If the game requests 14GB of texture data, Sampler Feedback Streaming's efficiency should cut that 14GB texture demand to a more efficient 5.6GB due to the 2.5x efficiency advantage.
And here comes the part where some think I messed up or double counted compression. Keep in mind what SFS has done initially is not considered "compression." Cutting the demand to 5.6GB of actual texture data isn't compression, that's just SFS intelligently informing the system of all it will need for the current scene.
One way to look at this is to say that SFS is telling the system it needs 5.6GB of texture data.
Another way to look at this is SFS is telling the system it needs 2.8GB of BCPack format input data decompressed into main memory.
The number for the calculation must be 2.8GB otherwise after decompression it's no longer 5.6GB of textures. If the number used for the calculation is 5.6GB then that's 11.2GB worth of textures after decompression, double what SFS suggested is needed.
That's why I don't think the below calculation in the quoted post by Rea can work 5.6 / 2.4 / 2, which would equal 1.16 seconds. That calculation is the Series X decompressing 11.2GB of textures into main memory, way more than what was called for.
5.6GB of data being decompressed is actually 11.2GB of texture data, not the 5.6GB of texture data that Sampler Feedback Streaming suggests is actually required.
So the calculation is actually 2.8GB / 2.4GB/s / 2 = 0.58 seconds.
Another way to do it is to get rid of the 2 at the end and simply do this 2.8GB / 4.8GB/s = 0.58 seconds.
What are people missing? Just because Sampler Feedback Streaming says 14GB of data isn't required and cuts it down 5.6GB of texture data, do not confuse that 5.6GB to be the COMPRESSED data size. The compressed data size for 5.6GB worth of textures using BCPack is lower still at 2.8GB. It only becomes 5.6GB of texture data after decompression.
Going off of my post above, I think people only think my calculation is wrong because they are using the wrong data point. People are using the end result rather than the compressed size of 5.6GB worth of textures, which with BCPack is 2.8GB.
Even with Cerny's 2GB / 5GB / 1.5 example. That data is only 2GB in its compressed form, but once it's decompressed into main memory, it's actually 3GB of data. 2GB * 1.5 compression ratio gets you 3GB. In the same Cerny example, the 5GB/s SSD actually becomes 7.5GB/s with compression. This is why if you do 2GB / 7.5GB/s you get the exact same 0.27 result.
This is my understanding of how it works. 5.6GB is what will be in RAM after decompression, but it shouldn't be confused to be the same as the data size in its 50% compressed form, 2.8GB.

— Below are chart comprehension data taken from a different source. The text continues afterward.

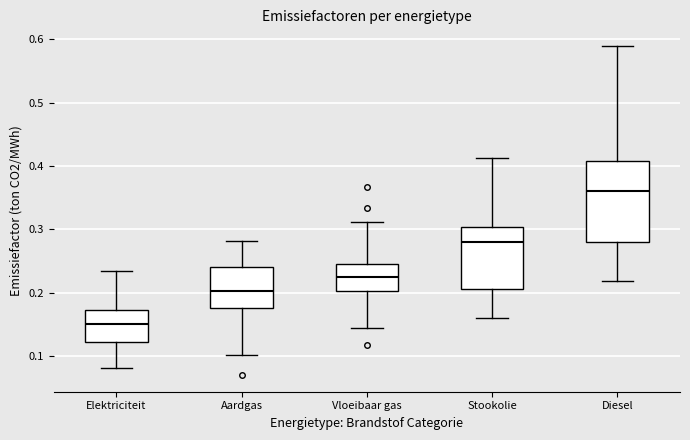

Reading left to right, read every box against the y-axis: the position of its median line, the range the box covers, and the ends of its whiskers. The values are not printed on the chart, so give them approximately, as read against the axis.

Elektriciteit: median 0.15, box 0.12 to 0.17, whiskers 0.08 to 0.23
Aardgas: median 0.20, box 0.18 to 0.24, whiskers 0.10 to 0.28
Vloeibaar gas: median 0.23, box 0.20 to 0.25, whiskers 0.14 to 0.31
Stookolie: median 0.28, box 0.21 to 0.30, whiskers 0.16 to 0.41
Diesel: median 0.36, box 0.28 to 0.41, whiskers 0.22 to 0.59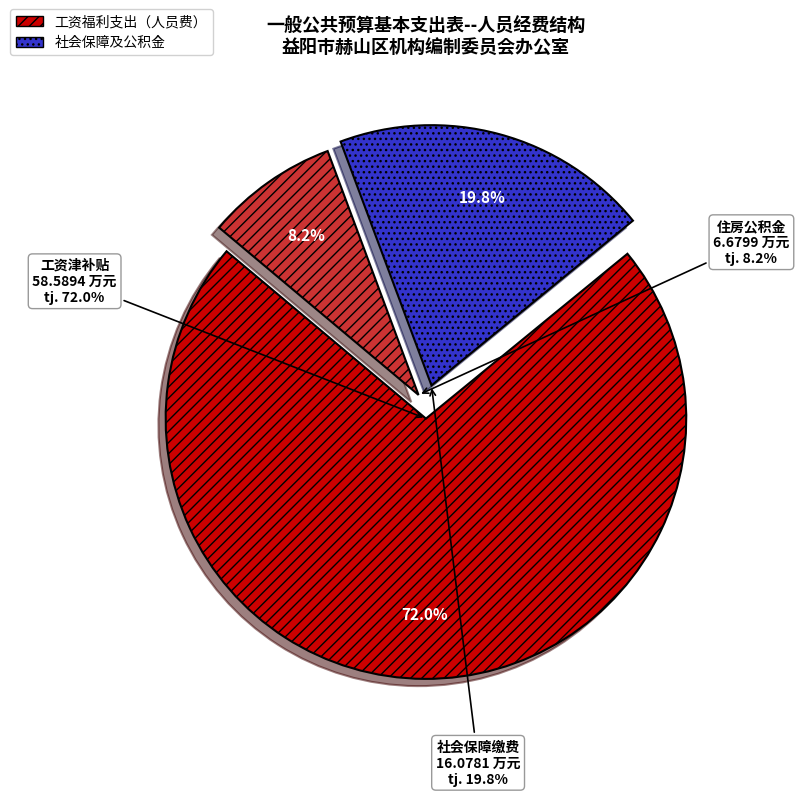

Count the number of slices in the pie.

3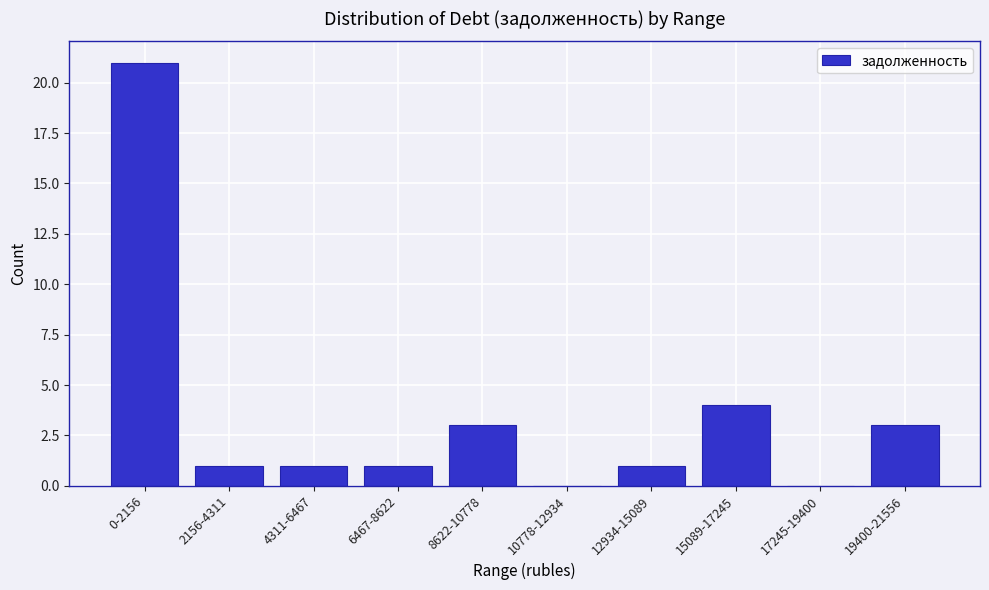

Reading left to right, list all the values displayed in this chart.

0-2156=21	2156-4311=1	4311-6467=1	6467-8622=1	8622-10778=3	10778-12934=0	12934-15089=1	15089-17245=4	17245-19400=0	19400-21556=3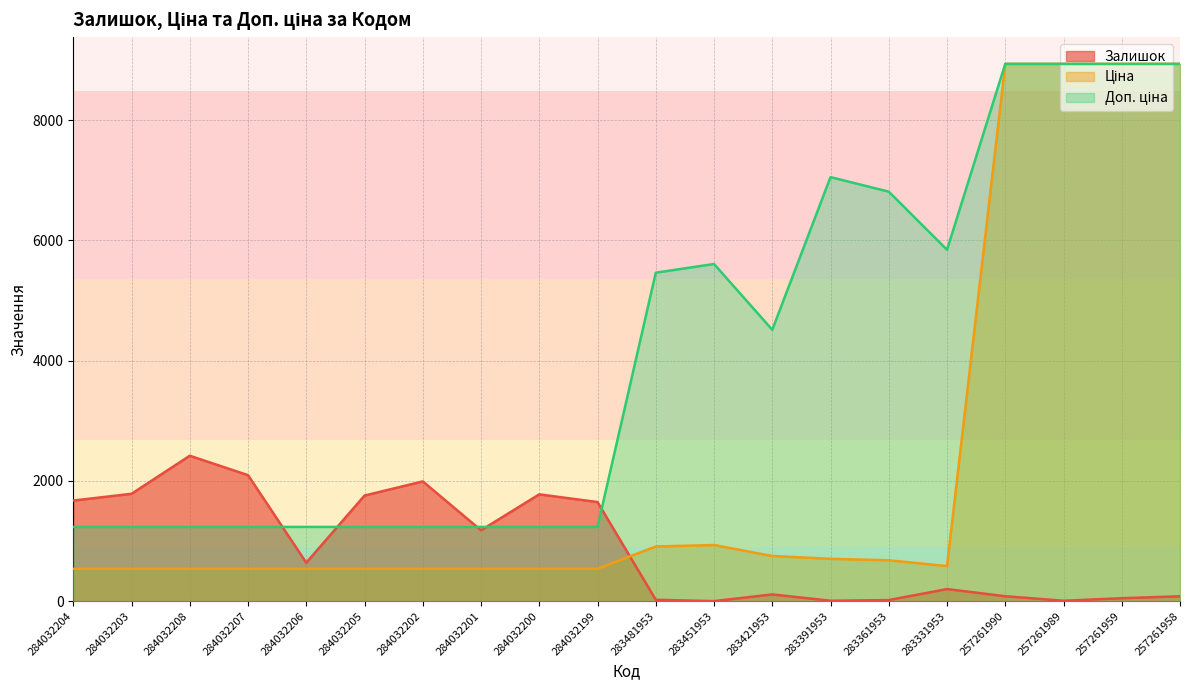

How many interior local peaks does the Доп. ціна series have?

2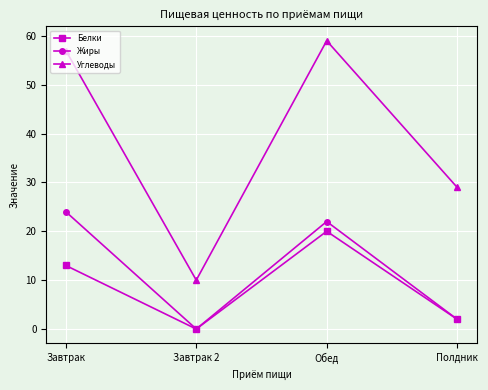

At which label does Жиры reach its peak?

Завтрак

2.8GB / 4.8GB/s —> this is wrong… 2.8 GB / 2.4 GB/s as 2.4 GB/s is the maximum SSD I/O speed which (if you take decompression into account becomes 4.8 GB/s on average). You are factoring the compression going from 5.6 GB to 2.8 GB and then you are applying the same factor to boost bandwidth again. You should also consider the effects of SFS/PRT+ after compression as you stream compressed data (that gets uncompressed by the I/O unit).
Counting all the multiplication factors in an optimal scenario you could transfer the following amount of data in 1s: 2.4 GB * 2 (BCPACK) * 2.5 (PRT/SFS) = 12 GB.